■ Your task: Below is a block of entries; repeat all of it exactly but omit the pictures.

____________

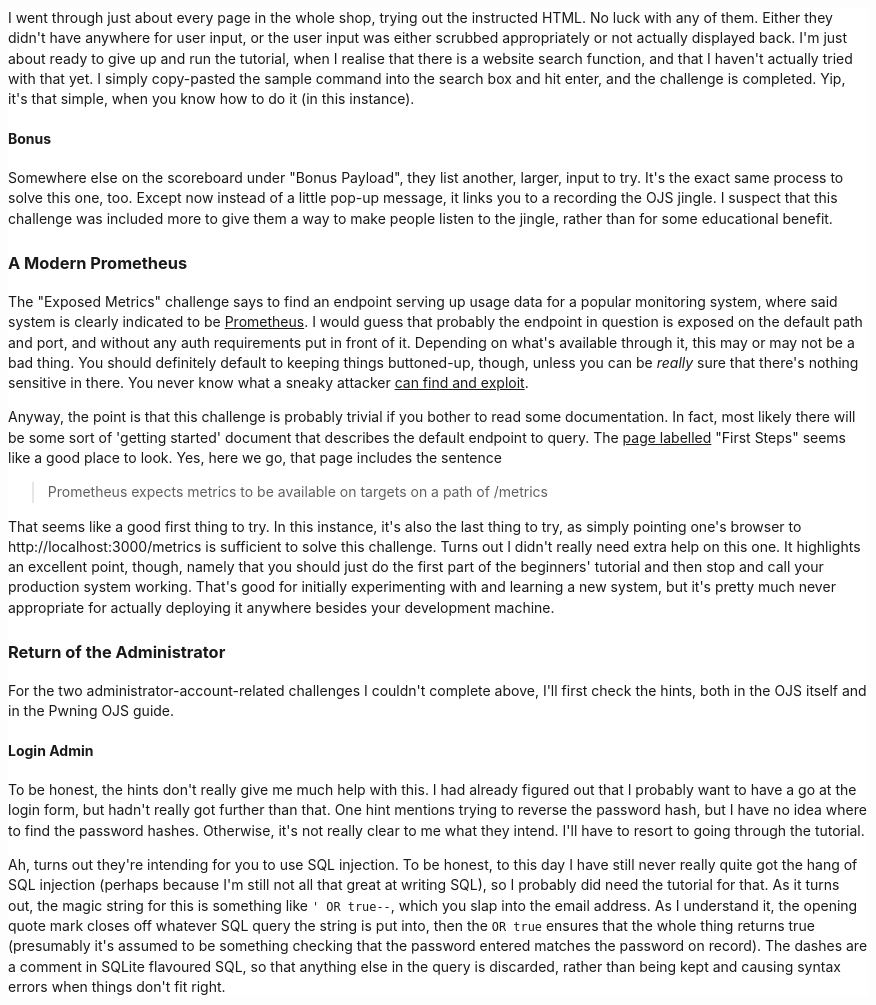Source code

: I went through just about every page in the whole shop, trying out the instructed HTML.  No luck with any of them.  Either they didn't have anywhere for user input, or the user input was either scrubbed appropriately or not actually displayed back.  I'm just about ready to give up and run the tutorial, when I realise that there is a website search function, and that I haven't actually tried with that yet.  I simply copy-pasted the sample command into the search box and hit enter, and the challenge is completed.  Yip, it's that simple, when you know how to do it (in this instance).

#### Bonus

Somewhere else on the scoreboard under "Bonus Payload", they list another, larger, input to try.  It's the exact same process to solve this one, too.  Except now instead of a little pop-up message, it links you to a recording the OJS jingle.  I suspect that this challenge was included more to give them a way to make people listen to the jingle, rather than for some educational benefit.

### A Modern Prometheus

The "Exposed Metrics" challenge says to find an endpoint serving up usage data for a popular monitoring system, where said system is clearly indicated to be [Prometheus](https://prometheus.io/).  I would guess that probably the endpoint in question is exposed on the default path and port, and without any auth requirements put in front of it.  Depending on what's available through it, this may or may not be a bad thing.  You should definitely default to keeping things buttoned-up, though, unless you can be _really_ sure that there's nothing sensitive in there.  You never know what a sneaky attacker [can find and exploit](https://www.microsoft.com/en-us/security/blog/2023/07/14/analysis-of-storm-0558-techniques-for-unauthorized-email-access/).

Anyway, the point is that this challenge is probably trivial if you bother to read some documentation.  In fact, most likely there will be some sort of 'getting started' document that describes the default endpoint to query.   The [page labelled](https://prometheus.io/docs/introduction/first_steps/) "First Steps" seems like a good place to look.  Yes, here we go, that page includes the sentence

> Prometheus expects metrics to be available on targets on a path of /metrics

That seems like a good first thing to try.  In this instance, it's also the last thing to try, as simply pointing one's browser to http://localhost:3000/metrics is sufficient to solve this challenge.  Turns out I didn't really need extra help on this one.  It highlights an excellent point, though, namely that you should just do the first part of the beginners' tutorial and then stop and call your production system working.  That's good for initially experimenting with and learning a new system, but it's pretty much never appropriate for actually deploying it anywhere besides your development machine.

### Return of the Administrator

For the two administrator-account-related challenges I couldn't complete above, I'll first check the hints, both in the OJS itself and in the Pwning OJS guide.

#### Login Admin

To be honest, the hints don't really give me much help with this.  I had already figured out that I probably want to have a go at the login form, but hadn't really got further than that.  One hint mentions trying to reverse the password hash, but I have no idea where to find the password hashes.  Otherwise, it's not really clear to me what they intend.  I'll have to resort to going through the tutorial.

Ah, turns out they're intending for you to use SQL injection.  To be honest, to this day I have still never really quite got the hang of SQL injection (perhaps because I'm still not all that great at writing SQL), so I probably did need the tutorial for that.  As it turns out, the magic string for this is something like `' OR true--`, which you slap into the email address.  As I understand it, the opening quote mark closes off whatever SQL query the string is put into, then the `OR true` ensures that the whole thing returns true (presumably it's assumed to be something checking that the password entered matches the password on record).  The dashes are a comment in SQLite flavoured SQL, so that anything else in the query is discarded, rather than being kept and causing syntax errors when things don't fit right.

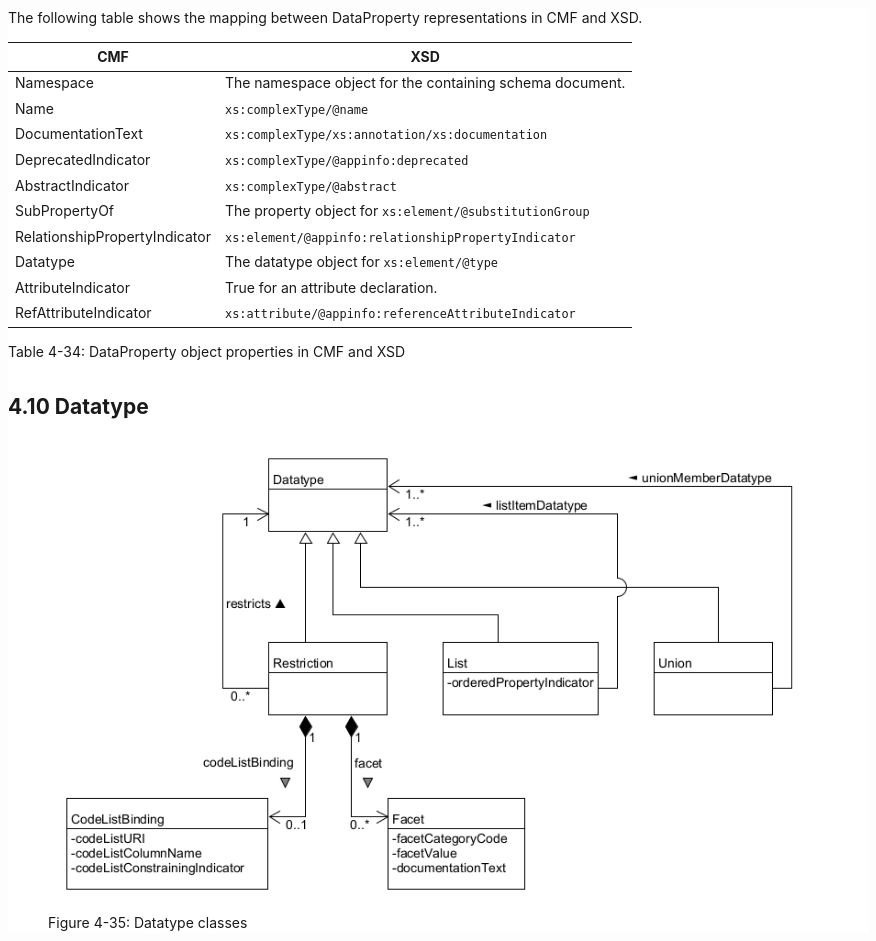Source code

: The following table shows the mapping between DataProperty representations in CMF and XSD.

| CMF | XSD |
| --- | --- |
| Namespace | The namespace object for the containing schema document. |
| Name | `xs:complexType/@name` |
| DocumentationText | `xs:complexType/xs:annotation/xs:documentation` |
| DeprecatedIndicator | `xs:complexType/@appinfo:deprecated` |
| AbstractIndicator | `xs:complexType/@abstract` |
| SubPropertyOf | The property object for `xs:element/@substitutionGroup` |
| RelationshipPropertyIndicator | `xs:element/@appinfo:relationshipPropertyIndicator`
| Datatype | The datatype object for `xs:element/@type` |
| AttributeIndicator | True for an attribute declaration. |
| RefAttributeIndicator | `xs:attribute/@appinfo:referenceAttributeIndicator` |
<figcaption><a name="tab4-34">Table 4-34: DataProperty object properties in CMF and XSD</a></figcaption>

## 4.10 Datatype

<figure class="image">
  <a name="fig4-13"/></a>
  <img src="images/datatype.png" style="zoom:100%"/>
  <figcaption><a name="fig4-35">Figure 4-35: Datatype classes</a></figcaption>
</figure>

____________

■ Result:
Source code

: I went through just about every page in the whole shop, trying out the instructed HTML.  No luck with any of them.  Either they didn't have anywhere for user input, or the user input was either scrubbed appropriately or not actually displayed back.  I'm just about ready to give up and run the tutorial, when I realise that there is a website search function, and that I haven't actually tried with that yet.  I simply copy-pasted the sample command into the search box and hit enter, and the challenge is completed.  Yip, it's that simple, when you know how to do it (in this instance).

#### Bonus

Somewhere else on the scoreboard under "Bonus Payload", they list another, larger, input to try.  It's the exact same process to solve this one, too.  Except now instead of a little pop-up message, it links you to a recording the OJS jingle.  I suspect that this challenge was included more to give them a way to make people listen to the jingle, rather than for some educational benefit.

### A Modern Prometheus

The "Exposed Metrics" challenge says to find an endpoint serving up usage data for a popular monitoring system, where said system is clearly indicated to be [Prometheus](https://prometheus.io/).  I would guess that probably the endpoint in question is exposed on the default path and port, and without any auth requirements put in front of it.  Depending on what's available through it, this may or may not be a bad thing.  You should definitely default to keeping things buttoned-up, though, unless you can be _really_ sure that there's nothing sensitive in there.  You never know what a sneaky attacker [can find and exploit](https://www.microsoft.com/en-us/security/blog/2023/07/14/analysis-of-storm-0558-techniques-for-unauthorized-email-access/).

Anyway, the point is that this challenge is probably trivial if you bother to read some documentation.  In fact, most likely there will be some sort of 'getting started' document that describes the default endpoint to query.   The [page labelled](https://prometheus.io/docs/introduction/first_steps/) "First Steps" seems like a good place to look.  Yes, here we go, that page includes the sentence

> Prometheus expects metrics to be available on targets on a path of /metrics

That seems like a good first thing to try.  In this instance, it's also the last thing to try, as simply pointing one's browser to http://localhost:3000/metrics is sufficient to solve this challenge.  Turns out I didn't really need extra help on this one.  It highlights an excellent point, though, namely that you should just do the first part of the beginners' tutorial and then stop and call your production system working.  That's good for initially experimenting with and learning a new system, but it's pretty much never appropriate for actually deploying it anywhere besides your development machine.

### Return of the Administrator

For the two administrator-account-related challenges I couldn't complete above, I'll first check the hints, both in the OJS itself and in the Pwning OJS guide.

#### Login Admin

To be honest, the hints don't really give me much help with this.  I had already figured out that I probably want to have a go at the login form, but hadn't really got further than that.  One hint mentions trying to reverse the password hash, but I have no idea where to find the password hashes.  Otherwise, it's not really clear to me what they intend.  I'll have to resort to going through the tutorial.

Ah, turns out they're intending for you to use SQL injection.  To be honest, to this day I have still never really quite got the hang of SQL injection (perhaps because I'm still not all that great at writing SQL), so I probably did need the tutorial for that.  As it turns out, the magic string for this is something like `' OR true--`, which you slap into the email address.  As I understand it, the opening quote mark closes off whatever SQL query the string is put into, then the `OR true` ensures that the whole thing returns true (presumably it's assumed to be something checking that the password entered matches the password on record).  The dashes are a comment in SQLite flavoured SQL, so that anything else in the query is discarded, rather than being kept and causing syntax errors when things don't fit right.

Source code

: The following table shows the mapping between DataProperty representations in CMF and XSD.

| CMF | XSD |
| --- | --- |
| Namespace | The namespace object for the containing schema document. |
| Name | `xs:complexType/@name` |
| DocumentationText | `xs:complexType/xs:annotation/xs:documentation` |
| DeprecatedIndicator | `xs:complexType/@appinfo:deprecated` |
| AbstractIndicator | `xs:complexType/@abstract` |
| SubPropertyOf | The property object for `xs:element/@substitutionGroup` |
| RelationshipPropertyIndicator | `xs:element/@appinfo:relationshipPropertyIndicator`
| Datatype | The datatype object for `xs:element/@type` |
| AttributeIndicator | True for an attribute declaration. |
| RefAttributeIndicator | `xs:attribute/@appinfo:referenceAttributeIndicator` |
<figcaption><a name="tab4-34">Table 4-34: DataProperty object properties in CMF and XSD</a></figcaption>

## 4.10 Datatype

<figure class="image">
  <a name="fig4-13"/></a>
  <img src="images/datatype.png" style="zoom:100%"/>
  <figcaption><a name="fig4-35">Figure 4-35: Datatype classes</a></figcaption>
</figure>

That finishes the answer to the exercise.